John Garfield is brilliant as the charming, amoral lawyer Joe Morse, a Mr Fixit for racket-boss Ben Tucker (Roy Roberts). Thomas Gomez plays Joe's sick, world-weary brother Leo, who also runs an illegal numbers game, but independently of the mob, in an honorable and decent fashion. Some of the best scenes in the film show Joe trying, as he sees it, to help Leo by bringing him into Tucker's operation, while Leo resists and berates Joe for using his ability and education in such an ignoble cause. Much of this intense dialogue is reminiscent of that in plays by Clifford Odets or Arthur Miller.
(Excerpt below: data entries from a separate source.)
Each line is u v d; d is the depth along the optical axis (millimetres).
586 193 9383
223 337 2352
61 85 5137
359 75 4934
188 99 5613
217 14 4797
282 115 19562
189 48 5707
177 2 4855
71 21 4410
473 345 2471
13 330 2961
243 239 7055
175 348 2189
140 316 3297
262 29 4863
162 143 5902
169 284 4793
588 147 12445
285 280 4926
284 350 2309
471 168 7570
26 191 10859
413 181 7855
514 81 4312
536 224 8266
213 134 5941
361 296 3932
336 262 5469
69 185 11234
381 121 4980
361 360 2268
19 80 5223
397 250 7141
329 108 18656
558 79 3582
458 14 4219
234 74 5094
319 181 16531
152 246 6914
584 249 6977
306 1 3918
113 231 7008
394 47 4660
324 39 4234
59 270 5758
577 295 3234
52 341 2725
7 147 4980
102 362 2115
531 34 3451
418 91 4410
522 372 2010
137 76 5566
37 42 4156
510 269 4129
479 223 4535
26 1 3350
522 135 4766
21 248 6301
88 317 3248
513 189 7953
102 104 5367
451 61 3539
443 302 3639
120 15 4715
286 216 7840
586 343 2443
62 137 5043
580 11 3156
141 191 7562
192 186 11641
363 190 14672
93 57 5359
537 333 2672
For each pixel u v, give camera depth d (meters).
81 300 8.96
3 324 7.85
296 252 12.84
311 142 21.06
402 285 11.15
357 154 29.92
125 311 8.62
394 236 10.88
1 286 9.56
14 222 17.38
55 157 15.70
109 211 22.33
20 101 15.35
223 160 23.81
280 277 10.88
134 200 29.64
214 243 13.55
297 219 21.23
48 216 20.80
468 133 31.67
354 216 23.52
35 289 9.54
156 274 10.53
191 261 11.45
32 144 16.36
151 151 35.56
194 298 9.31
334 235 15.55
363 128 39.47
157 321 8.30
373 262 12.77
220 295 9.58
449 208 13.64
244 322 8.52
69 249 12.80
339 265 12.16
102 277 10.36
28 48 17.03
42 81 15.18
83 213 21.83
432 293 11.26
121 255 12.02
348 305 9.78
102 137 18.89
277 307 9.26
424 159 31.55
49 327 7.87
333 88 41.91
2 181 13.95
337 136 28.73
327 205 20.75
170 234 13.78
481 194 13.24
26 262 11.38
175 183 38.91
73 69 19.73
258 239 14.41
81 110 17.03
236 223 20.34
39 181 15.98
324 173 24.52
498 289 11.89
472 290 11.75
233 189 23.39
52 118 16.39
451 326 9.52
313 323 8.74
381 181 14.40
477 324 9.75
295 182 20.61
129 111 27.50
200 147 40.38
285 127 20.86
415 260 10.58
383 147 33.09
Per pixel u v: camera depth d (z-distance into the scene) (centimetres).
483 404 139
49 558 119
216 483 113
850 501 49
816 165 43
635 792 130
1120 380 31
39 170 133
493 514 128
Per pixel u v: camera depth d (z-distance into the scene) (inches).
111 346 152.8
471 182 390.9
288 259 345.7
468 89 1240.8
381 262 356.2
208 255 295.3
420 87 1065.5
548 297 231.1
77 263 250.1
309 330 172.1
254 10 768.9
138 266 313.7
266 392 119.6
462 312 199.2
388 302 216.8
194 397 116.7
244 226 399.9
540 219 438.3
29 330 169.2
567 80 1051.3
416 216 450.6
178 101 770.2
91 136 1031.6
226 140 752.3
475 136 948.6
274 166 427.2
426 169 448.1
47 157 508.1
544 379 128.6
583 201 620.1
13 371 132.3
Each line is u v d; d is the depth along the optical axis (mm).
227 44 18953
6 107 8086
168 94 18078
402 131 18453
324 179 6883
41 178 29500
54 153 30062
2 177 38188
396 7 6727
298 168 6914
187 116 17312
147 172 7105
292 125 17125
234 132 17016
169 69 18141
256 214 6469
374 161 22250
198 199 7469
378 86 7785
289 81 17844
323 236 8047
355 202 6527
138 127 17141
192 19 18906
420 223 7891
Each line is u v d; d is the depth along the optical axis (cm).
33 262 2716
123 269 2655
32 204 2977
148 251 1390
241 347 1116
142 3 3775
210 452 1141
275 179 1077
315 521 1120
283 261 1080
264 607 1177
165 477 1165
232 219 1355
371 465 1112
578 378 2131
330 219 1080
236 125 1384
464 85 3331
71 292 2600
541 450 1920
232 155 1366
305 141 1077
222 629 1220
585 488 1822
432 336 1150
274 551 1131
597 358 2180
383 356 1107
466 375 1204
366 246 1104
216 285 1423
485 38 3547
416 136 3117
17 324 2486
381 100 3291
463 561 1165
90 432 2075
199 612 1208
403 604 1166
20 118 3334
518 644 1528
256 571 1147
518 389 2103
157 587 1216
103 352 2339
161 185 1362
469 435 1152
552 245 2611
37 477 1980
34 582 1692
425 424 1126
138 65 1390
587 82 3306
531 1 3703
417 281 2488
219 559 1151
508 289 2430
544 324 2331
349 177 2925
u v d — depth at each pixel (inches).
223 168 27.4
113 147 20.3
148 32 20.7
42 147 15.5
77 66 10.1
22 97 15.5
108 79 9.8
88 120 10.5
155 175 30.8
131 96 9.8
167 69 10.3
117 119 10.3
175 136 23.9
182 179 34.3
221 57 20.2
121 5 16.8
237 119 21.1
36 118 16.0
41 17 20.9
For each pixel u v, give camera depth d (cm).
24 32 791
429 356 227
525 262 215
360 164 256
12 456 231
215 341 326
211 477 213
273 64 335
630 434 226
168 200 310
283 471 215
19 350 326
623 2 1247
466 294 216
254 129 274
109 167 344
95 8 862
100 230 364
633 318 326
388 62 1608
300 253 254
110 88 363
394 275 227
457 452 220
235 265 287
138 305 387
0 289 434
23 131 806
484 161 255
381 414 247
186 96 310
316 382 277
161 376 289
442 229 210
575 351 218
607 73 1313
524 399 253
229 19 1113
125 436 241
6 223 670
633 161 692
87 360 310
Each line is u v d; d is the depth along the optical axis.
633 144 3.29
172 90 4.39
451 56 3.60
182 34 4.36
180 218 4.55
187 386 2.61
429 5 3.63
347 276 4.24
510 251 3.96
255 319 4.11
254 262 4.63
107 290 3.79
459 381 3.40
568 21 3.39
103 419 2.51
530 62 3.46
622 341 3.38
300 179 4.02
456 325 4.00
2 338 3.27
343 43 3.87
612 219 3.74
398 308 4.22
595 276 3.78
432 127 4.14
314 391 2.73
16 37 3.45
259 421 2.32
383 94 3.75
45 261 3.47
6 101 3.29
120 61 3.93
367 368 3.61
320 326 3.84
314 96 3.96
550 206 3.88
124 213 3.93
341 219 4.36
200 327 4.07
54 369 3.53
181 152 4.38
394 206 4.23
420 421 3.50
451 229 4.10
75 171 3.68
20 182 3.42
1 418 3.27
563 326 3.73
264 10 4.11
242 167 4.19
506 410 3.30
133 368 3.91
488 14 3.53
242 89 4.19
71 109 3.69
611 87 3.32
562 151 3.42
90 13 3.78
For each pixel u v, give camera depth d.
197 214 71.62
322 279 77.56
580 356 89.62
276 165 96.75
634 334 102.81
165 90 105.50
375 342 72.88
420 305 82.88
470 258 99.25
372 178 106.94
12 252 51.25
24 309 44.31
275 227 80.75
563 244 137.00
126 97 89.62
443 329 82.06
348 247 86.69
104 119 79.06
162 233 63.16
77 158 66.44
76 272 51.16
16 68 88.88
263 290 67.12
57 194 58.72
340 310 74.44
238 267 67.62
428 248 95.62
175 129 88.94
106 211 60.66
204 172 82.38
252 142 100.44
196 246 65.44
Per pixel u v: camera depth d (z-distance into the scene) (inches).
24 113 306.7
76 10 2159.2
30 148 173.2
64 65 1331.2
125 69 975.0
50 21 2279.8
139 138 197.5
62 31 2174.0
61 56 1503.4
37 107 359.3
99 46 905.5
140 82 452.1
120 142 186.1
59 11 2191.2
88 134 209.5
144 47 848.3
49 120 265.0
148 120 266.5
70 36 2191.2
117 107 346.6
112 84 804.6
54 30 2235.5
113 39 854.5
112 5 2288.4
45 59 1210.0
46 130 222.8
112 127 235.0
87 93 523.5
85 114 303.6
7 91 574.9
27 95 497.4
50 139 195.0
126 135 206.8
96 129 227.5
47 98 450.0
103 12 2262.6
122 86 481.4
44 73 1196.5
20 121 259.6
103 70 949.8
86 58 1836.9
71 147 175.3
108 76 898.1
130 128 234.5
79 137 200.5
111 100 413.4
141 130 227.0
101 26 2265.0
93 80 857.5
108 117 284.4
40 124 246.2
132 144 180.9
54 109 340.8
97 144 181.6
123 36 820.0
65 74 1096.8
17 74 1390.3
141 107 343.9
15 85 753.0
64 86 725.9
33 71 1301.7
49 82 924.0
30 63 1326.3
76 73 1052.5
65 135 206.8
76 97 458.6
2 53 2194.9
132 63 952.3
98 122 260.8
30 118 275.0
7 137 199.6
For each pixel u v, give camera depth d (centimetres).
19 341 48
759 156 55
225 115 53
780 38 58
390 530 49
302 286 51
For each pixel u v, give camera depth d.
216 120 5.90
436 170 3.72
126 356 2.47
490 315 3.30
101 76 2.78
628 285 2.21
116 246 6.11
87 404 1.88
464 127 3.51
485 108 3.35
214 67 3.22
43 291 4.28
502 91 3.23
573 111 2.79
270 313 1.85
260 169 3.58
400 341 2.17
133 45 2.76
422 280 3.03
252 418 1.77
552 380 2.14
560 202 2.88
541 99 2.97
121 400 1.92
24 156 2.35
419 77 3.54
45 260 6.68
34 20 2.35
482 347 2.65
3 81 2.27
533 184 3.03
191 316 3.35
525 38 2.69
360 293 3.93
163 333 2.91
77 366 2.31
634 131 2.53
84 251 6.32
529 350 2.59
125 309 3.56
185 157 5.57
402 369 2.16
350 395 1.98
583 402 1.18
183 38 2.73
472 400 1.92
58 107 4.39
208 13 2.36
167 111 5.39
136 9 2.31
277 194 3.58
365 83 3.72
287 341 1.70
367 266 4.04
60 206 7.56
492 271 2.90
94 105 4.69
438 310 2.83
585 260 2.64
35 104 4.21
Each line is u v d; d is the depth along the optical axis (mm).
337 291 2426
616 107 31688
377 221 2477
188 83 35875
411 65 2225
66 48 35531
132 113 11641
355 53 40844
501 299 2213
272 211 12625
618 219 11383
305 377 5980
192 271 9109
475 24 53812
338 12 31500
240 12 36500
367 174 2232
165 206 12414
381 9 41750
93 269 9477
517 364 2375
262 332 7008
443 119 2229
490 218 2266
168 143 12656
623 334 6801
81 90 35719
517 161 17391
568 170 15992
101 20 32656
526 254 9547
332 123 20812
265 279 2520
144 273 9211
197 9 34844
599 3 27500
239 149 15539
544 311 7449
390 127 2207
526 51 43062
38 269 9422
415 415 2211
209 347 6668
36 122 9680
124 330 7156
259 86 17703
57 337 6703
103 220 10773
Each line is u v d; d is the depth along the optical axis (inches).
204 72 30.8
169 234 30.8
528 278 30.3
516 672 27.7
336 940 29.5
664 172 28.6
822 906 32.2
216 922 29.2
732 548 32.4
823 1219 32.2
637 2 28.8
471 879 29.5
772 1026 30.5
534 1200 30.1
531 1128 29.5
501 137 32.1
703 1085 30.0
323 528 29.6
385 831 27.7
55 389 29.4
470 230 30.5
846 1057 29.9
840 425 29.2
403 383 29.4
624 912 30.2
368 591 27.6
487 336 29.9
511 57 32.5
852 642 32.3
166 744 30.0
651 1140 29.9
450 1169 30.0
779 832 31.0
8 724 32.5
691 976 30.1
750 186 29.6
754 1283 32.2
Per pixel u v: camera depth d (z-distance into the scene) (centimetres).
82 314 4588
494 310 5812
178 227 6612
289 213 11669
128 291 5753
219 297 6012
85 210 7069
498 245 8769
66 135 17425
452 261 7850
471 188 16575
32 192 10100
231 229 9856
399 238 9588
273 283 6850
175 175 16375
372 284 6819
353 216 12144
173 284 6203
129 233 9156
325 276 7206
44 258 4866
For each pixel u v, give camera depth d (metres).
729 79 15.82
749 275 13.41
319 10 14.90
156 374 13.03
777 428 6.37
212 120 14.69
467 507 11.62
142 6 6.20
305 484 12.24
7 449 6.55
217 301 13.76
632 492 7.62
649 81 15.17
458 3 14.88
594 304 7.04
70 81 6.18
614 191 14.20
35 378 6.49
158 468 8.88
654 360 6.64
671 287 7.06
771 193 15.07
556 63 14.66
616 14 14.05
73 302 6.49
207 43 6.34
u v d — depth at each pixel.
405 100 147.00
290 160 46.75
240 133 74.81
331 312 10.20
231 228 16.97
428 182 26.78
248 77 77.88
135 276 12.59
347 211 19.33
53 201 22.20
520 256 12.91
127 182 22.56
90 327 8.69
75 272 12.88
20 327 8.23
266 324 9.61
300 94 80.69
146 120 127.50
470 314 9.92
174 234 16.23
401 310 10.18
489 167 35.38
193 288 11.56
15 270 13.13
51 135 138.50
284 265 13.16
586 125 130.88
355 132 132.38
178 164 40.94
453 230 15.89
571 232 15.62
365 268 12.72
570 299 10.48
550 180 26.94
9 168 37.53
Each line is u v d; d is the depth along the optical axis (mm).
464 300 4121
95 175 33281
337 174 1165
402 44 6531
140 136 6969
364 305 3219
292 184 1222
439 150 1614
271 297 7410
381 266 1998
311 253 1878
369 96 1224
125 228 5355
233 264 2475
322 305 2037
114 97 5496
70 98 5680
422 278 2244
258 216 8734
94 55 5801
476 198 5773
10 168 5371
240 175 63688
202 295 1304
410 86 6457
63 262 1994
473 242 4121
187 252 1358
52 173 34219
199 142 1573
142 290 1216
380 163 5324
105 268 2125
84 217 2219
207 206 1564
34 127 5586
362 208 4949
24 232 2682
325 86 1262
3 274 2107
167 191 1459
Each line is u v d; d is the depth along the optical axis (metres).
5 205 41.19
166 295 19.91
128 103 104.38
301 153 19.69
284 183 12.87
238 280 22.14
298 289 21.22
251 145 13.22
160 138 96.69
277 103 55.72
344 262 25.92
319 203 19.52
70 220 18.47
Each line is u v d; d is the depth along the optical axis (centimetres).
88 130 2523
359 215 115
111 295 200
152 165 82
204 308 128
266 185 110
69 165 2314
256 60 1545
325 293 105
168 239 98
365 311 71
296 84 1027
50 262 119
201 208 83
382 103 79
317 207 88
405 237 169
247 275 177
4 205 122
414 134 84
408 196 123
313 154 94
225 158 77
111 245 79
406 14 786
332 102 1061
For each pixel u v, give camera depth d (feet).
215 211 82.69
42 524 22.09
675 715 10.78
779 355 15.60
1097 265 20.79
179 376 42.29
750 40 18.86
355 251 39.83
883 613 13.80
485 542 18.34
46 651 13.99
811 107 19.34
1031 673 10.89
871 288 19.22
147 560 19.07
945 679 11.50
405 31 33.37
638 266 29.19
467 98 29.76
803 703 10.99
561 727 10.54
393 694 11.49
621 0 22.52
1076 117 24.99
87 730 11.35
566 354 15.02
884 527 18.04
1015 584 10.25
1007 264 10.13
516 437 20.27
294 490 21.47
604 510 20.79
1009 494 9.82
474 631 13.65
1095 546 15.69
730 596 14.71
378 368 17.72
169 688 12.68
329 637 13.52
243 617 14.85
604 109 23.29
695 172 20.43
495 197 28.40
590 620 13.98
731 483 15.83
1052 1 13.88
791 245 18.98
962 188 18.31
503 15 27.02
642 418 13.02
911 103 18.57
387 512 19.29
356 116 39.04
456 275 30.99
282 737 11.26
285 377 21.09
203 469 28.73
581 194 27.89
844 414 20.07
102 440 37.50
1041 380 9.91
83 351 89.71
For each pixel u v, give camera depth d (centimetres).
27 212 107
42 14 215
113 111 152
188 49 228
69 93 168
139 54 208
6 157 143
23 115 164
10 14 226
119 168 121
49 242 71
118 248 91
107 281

Also compelling, but with a lighter feel, are scenes between Joe and Doris (Beatrice Pearson) a quiet but assured young woman who works for Leo. Joe adopts slick patter, and runs himself down, in an attempt to gain her sympathy. Also in the movie, but with a disappointingly small part, is Marie Windsor, as Edna, Tucker's wife; in a longer, more commercial, film, her role of femme fatale would almost certainly have been expanded.
But it is the sets, location work, cinematography and editing which lift the film above the average. Practically every scene and shot has visual interest, and it is definitely one film you want to go on longer than its allotted 80 minutes.